Lots of bean counters spoke here. Bottom line is that many patients in the US have poorer outcomes than in other countries because they just don't have healthy lifestyles. BTW, my goal here is just to spit out little factoids, not write some profound, grammatically perfect diary. As a health care provider, I feel that outcome ratings of doctors can be extremely inaccurate and I'lll give you an example. A patient is admitted for same day surgery for a laparoscopic procedure and goes home uneventfully. He is re-admitted 5 days later with a wound dehiscence. The doctor is dinged for a re-admission even though the patient was a diabetic, poorly controlled due to bad dietary habits, and smokes a pack and half a day.
The above does not represent accurate data collection on the effectiveness of health care providers. There are many more such scenarios that are very analogous.
Lastly, the panel members on this CSPAA edition are often massively overpaid bureaucrats getting insane salaries, like the 9-10 million per year that BCBS guys like Andrew Dreyfus make. In the context of saving health care dollars, it's ludicrous. I don't buy the justifications for present and past salaries of health care insurers CEO's.

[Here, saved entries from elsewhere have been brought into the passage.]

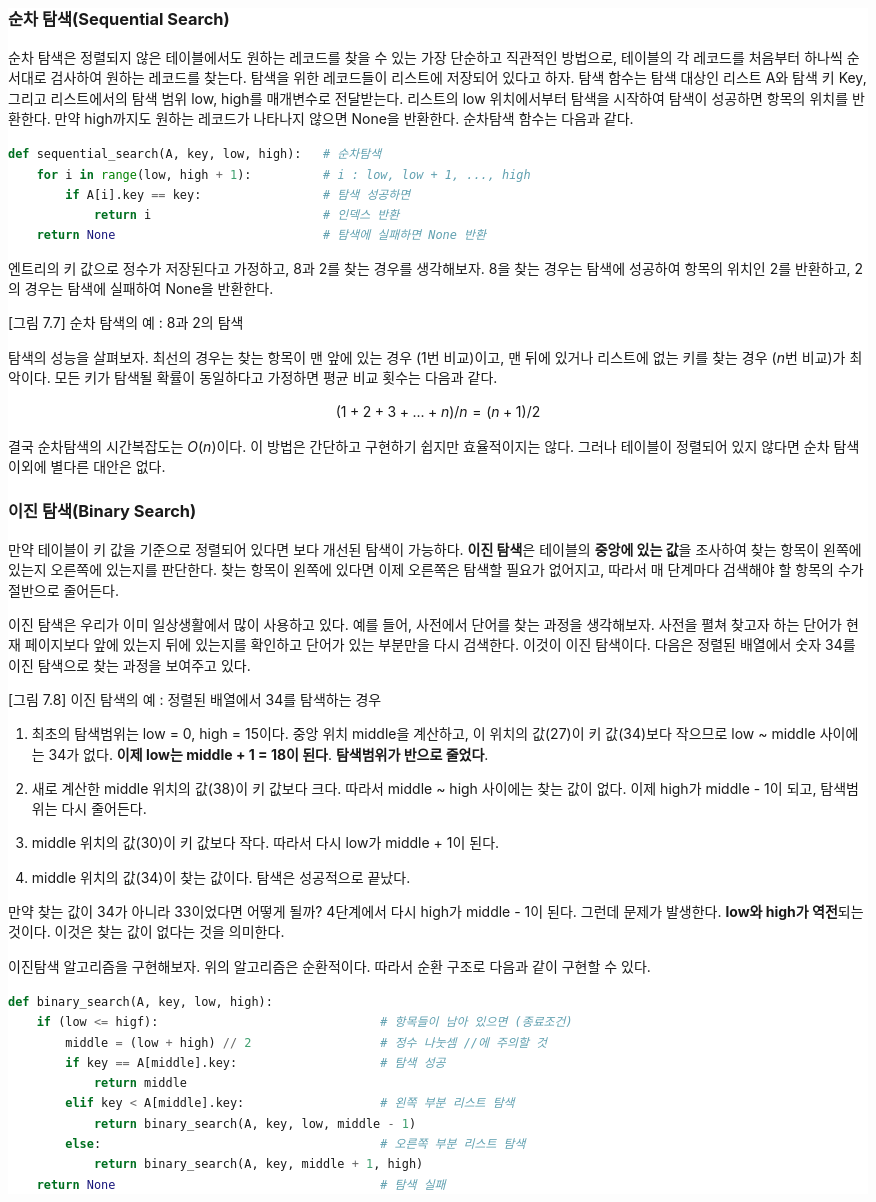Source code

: ### 순차 탐색(Sequential Search)


순차 탐색은 정렬되지 않은 테이블에서도 원하는 레코드를 찾을 수 있는 가장 단순하고 직관적인 방법으로, 테이블의 각 레코드를 처음부터 하나씩 순서대로 검사하여 원하는 레코드를 찾는다. 탐색을 위한 레코드들이 리스트에 저장되어 있다고 하자. 탐색 함수는 탐색 대상인 리스트 A와 탐색 키 Key, 그리고 리스트에서의 탐색 범위 low, high를 매개변수로 전달받는다. 리스트의 low 위치에서부터 탐색을 시작하여 탐색이 성공하면 항목의 위치를 반환한다. 만약 high까지도 원하는 레코드가 나타나지 않으면 None을 반환한다. 순차탐색 함수는 다음과 같다.

``` Python
def sequential_search(A, key, low, high):   # 순차탐색
    for i in range(low, high + 1):          # i : low, low + 1, ..., high
        if A[i].key == key:                 # 탐색 성공하면
            return i                        # 인덱스 반환
    return None                             # 탐색에 실패하면 None 반환
```

엔트리의 키 값으로 정수가 저장된다고 가정하고, 8과 2를 찾는 경우를 생각해보자. 8을 찾는 경우는 탐색에 성공하여 항목의 위치인 2를 반환하고, 2의 경우는 탐색에 실패하여 None을 반환한다.


[그림 7.7] 순차 탐색의 예 : 8과 2의 탐색



탐색의 성능을 살펴보자. 최선의 경우는 찾는 항목이 맨 앞에 있는 경우 (1번 비교)이고, 맨 뒤에 있거나 리스트에 없는 키를 찾는 경우 ($n$번 비교)가 최악이다. 모든 키가 탐색될 확률이 동일하다고 가정하면 평균 비교 횟수는 다음과 같다.

$$ (1 + 2 + 3 + ... + n) / n = (n + 1) / 2 $$

결국 순차탐색의 시간복잡도는 $O(n)$이다. 이 방법은 간단하고 구현하기 쉽지만 효율적이지는 않다. 그러나 테이블이 정렬되어 있지 않다면 순차 탐색 이외에 별다른 대안은 없다.


### 이진 탐색(Binary Search)

만약 테이블이 키 값을 기준으로 정렬되어 있다면 보다 개선된 탐색이 가능하다. **이진 탐색**은 테이블의 **중앙에 있는 값**을 조사하여 찾는 항목이 왼쪽에 있는지 오른쪽에 있는지를 판단한다. 찾는 항목이 왼쪽에 있다면 이제 오른쪽은 탐색할 필요가 없어지고, 따라서 매 단계마다 검색해야 할 항목의 수가 절반으로 줄어든다.

이진 탐색은 우리가 이미 일상생활에서 많이 사용하고 있다. 예를 들어, 사전에서 단어를 찾는 과정을 생각해보자. 사전을 펼쳐 찾고자 하는 단어가 현재 페이지보다 앞에 있는지 뒤에 있는지를 확인하고 단어가 있는 부분만을 다시 검색한다. 이것이 이진 탐색이다. 다음은 정렬된 배열에서 숫자 34를 이진 탐색으로 찾는 과정을 보여주고 있다.



[그림 7.8] 이진 탐색의 예 : 정렬된 배열에서 34를 탐색하는 경우



1. 최초의 탐색범위는 low = 0, high = 15이다. 중앙 위치 middle을 계산하고, 이 위치의 값(27)이 키 값(34)보다 작으므로 low ~ middle 사이에는 34가 없다. **이제 low는 middle + 1 = 18이 된다**. **탐색범위가 반으로 줄었다**.

2. 새로 계산한 middle 위치의 값(38)이 키 값보다 크다. 따라서 middle ~ high 사이에는 찾는 값이 없다. 이제 high가 middle - 1이 되고, 탐색범위는 다시 줄어든다.

3. middle 위치의 값(30)이 키 값보다 작다. 따라서 다시 low가 middle + 1이 된다.

4. middle 위치의 값(34)이 찾는 값이다. 탐색은 성공적으로 끝났다.


만약 찾는 값이 34가 아니라 33이었다면 어떻게 될까? 4단계에서 다시 high가 middle - 1이 된다. 그런데 문제가 발생한다. **low와 high가 역전**되는 것이다. 이것은 찾는 값이 없다는 것을 의미한다.

이진탐색 알고리즘을 구현해보자. 위의 알고리즘은 순환적이다. 따라서 순환 구조로 다음과 같이 구현할 수 있다.

``` Python
def binary_search(A, key, low, high):
    if (low <= higf):                               # 항목들이 남아 있으면 (종료조건)
        middle = (low + high) // 2                  # 정수 나눗셈 //에 주의할 것
        if key == A[middle].key:                    # 탐색 성공
            return middle
        elif key < A[middle].key:                   # 왼쪽 부분 리스트 탐색
            return binary_search(A, key, low, middle - 1)
        else:                                       # 오른쪽 부분 리스트 탐색
            return binary_search(A, key, middle + 1, high)
    return None                                     # 탐색 실패
```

So...a major goal for better health care would be people taking better responsibility for their health, higher minimum wage and paid sick hours so they can do this and afford to go to medical appointments, and a huge reduction in premiums for small businesses, unlike the crappy, massively high deductible, massive prescription copay policies that exist currently even with the ACA. Aside from more access to Medicaid, the premiums for small business owners have NOT gotten better.. We have our work cut out to get more affordable health care and reduce waste.